As the Supreme Court has emphasized, federal diversity-of-citizenship jurisdiction "depends upon the state of things at the time of the action brought." Grupo Dataflux v. Atlas Glob. Grp., L.P. , 541 U.S. 567 , 570-71, 124 S.Ct. 1920 , 158 L.Ed.2d 866 (2004) (quoting Mollan v. Torrance , 22 U.S. (9 Wheat.) 537, 539, 6 L.Ed. 154 (1824) ). "This time-of-filing rule is hornbook law (quite literally) taught to first-year law students in any basic course on federal civil procedure." Id. (footnote omitted). And the law is no different in cases removed from state court. "Consistent with general principles for determining federal jurisdiction, ... diversity of citizenship must exist both at the time of filing in state court and at the time of removal to federal court."

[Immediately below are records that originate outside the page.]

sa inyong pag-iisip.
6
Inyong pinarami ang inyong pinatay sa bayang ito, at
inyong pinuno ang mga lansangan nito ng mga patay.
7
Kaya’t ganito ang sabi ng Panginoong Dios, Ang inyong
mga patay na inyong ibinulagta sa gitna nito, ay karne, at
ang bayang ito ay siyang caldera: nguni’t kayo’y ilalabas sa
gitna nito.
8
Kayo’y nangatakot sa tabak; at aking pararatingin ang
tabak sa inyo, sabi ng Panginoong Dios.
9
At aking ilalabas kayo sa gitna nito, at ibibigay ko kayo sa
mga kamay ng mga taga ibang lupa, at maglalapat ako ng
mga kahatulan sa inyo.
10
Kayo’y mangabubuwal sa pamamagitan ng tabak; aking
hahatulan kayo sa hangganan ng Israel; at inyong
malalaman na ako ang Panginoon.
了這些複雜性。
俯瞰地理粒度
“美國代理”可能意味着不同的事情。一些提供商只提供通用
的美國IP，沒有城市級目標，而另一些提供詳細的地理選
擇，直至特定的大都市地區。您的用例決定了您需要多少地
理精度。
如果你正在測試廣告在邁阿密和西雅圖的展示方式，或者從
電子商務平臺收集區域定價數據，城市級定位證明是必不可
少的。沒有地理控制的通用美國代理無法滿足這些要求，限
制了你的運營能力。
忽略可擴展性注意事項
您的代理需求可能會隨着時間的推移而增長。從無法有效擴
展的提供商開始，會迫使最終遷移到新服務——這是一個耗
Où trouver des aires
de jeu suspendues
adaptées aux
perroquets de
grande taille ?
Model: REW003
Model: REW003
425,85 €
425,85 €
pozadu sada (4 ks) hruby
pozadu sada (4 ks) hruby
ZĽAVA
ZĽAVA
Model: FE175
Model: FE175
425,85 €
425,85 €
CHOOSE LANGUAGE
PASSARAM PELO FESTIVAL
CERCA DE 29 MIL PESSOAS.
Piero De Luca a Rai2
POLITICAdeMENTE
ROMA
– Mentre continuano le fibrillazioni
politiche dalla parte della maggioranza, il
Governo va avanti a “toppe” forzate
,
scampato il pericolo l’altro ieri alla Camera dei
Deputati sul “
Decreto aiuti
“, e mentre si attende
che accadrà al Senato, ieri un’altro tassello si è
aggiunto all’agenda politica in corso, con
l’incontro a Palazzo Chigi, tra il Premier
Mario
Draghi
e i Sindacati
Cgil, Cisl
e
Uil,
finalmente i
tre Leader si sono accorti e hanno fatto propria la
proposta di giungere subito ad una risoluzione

*387 Coury v. Prot , 85 F.3d 244 , 248-49 (5th Cir. 1996) (emphases added); see also, e.g. , Stevens v. Nichols , 130 U.S. 230 , 231-32, 9 S.Ct. 518 , 32 L.Ed. 914 (1889) ; 14C Charles Alan Wright & Arthur R. Miller, Federal Practice & Procedure § 3723 & n.16 (4th ed. updated Sept. 2018).

There was no diversity of citizenship at the time this suit was filed. At that point, two of the parties, Plaintiff Michael Ashford and Defendant Aeroframe Services, were Louisiana citizens. It is true, of course, that courts must "look beyond the pleadings, and arrange the parties according to their sides in the dispute." City of Indianapolis v. Chase Nat. Bank of City of N.Y. , 314 U.S. 63 , 69, 62 S.Ct. 15 , 86 L.Ed. 47 (1941). It is also true that the magistrate judge in this case found that Ashford and Aeroframe became aligned as the litigation progressed. But the magistrate judge specifically rejected the argument that the two parties were aligned from the beginning. This latter factual finding has not been appealed. So even accounting for the possibility of realignment, "the state of facts that existed at the time of filing" failed to meet the jurisdictional prerequisite of complete diversity. Grupo , 541 U.S. at 571 , 124 S.Ct. 1920 .

According to the dissenting opinion, we "recognized" in Zurn Industries, Inc. v. Acton Construction Co. , 847 F.2d 234 (5th Cir. 1988), that realignment of the parties "is an exception" to the time-of-filing rule. With respect, Zurn says no such thing. The cited portion of the opinion merely describes the principle, familiar from City of Indianapolis , that federal courts are not bound by the labels the parties give themselves in the pleadings. See id. at 236 . Nowhere did Zurn obviate the hornbook law that diversity must exist "at the inception of the lawsuit." Id. at 238 . To the contrary, Zurn 's jurisdictional analysis refused to consider post-commencement events like "cross-claims and counterclaims filed by the defendants," and instead held that the parties' alignment for jurisdictional purposes "is to be determined by the plaintiff's principal purpose for filing suit ." Id at 237 (emphasis added). Because the magistrate judge found that Ashford's "principal purpose" for suing Aeroframe was legitimate (a finding that no one appeals), fidelity to Zurn requires relinquishing the case.

The dissenting opinion also relies on a provision of the removal statute, which contemplates that a suit may "become removable" after it is filed. 28 U.S.C. § 1446 (b)(3). No doubt, that is sometimes true. For example, a suit may "become removable" when a plaintiff amends the complaint to add a federal cause of action. See § 1331. It may become removable when a defendant discovers that he qualifies as a federal officer. See § 1442(a)(1); Morgan v. Huntington Ingalls, Inc. , 879 F.3d 602 , 607 (5th Cir. 2018).